"Let's get as far as we can before they fire again," he shouted, and plunged forward. Half-way across the field his foot caught in a devil's shoe-string, and down he went in the mud, with the heavy box driving him deeper.
Just then another blast of canister hurtled across the field.
"Golly, it was lucky, after all, that I was tripped," said Si, rising, stunned and dripping. "That load of canister was meant for me personally."
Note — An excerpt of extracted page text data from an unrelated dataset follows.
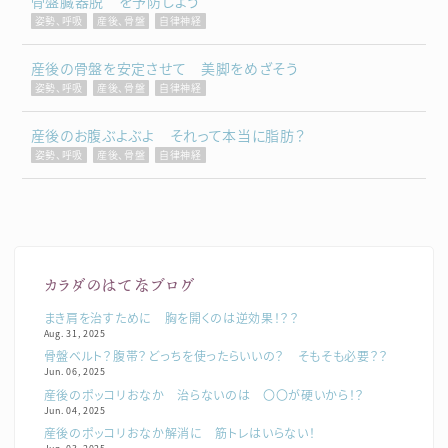
骨盤臓器脱 を予防しよう
姿勢、呼吸
産後、骨盤
自律神経
産後の骨盤を安定させて 美脚をめざそう
姿勢、呼吸
産後、骨盤
自律神経
産後のお腹ぶよぶよ それって本当に脂肪？
姿勢、呼吸
産後、骨盤
自律神経
カラダのはてなブログ
まき肩を治すために 胸を開くのは逆効果！？？
Aug. 31, 2025
骨盤ベルト？腹帯？どっちを使ったらいいの？ そもそも必要？？
Jun. 06, 2025
産後のポッコリおなか 治らないのは 〇〇が硬いから！？
Jun. 04, 2025
産後のポッコリおなか解消に 筋トレはいらない！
Two minutes later he flung the box down before the company, and sank panting on the ground. The others came up after. Some had teen grazed by canister, but none seriously wounded. They arrived just in the nick of time, for the regiment had expended its last cartridge in repulsing the last assault, and was now desperately fixing bayonets to meet the next with cold steel. The lids of the boxes were pried off with bayonets, and the Sergeants ran along the companies distributing the packages. The assault was met with a stream of fire, given with steady deadliness, which sent the rebels back to their covert.
An Aid dashed across the field to the brigade commander.
"The line is now formed," he said. "Retire your command to it."
That night, after the battle had ceased, Si and Shorty were seated on a rail by the Nashville pike munching rations which they had luckily found in a thrown-away haversack. They were allowed no fires, they had no blankets nor overcoats, and it was bitter cold.
"Shorty, you said last night you was sure that they couldn't git up nothin' to-day that'd be as bad as what we had yesterday," said Si. "I bel'eve that I'd rather guard wagon-trains and fight cavalry than have such another day as this."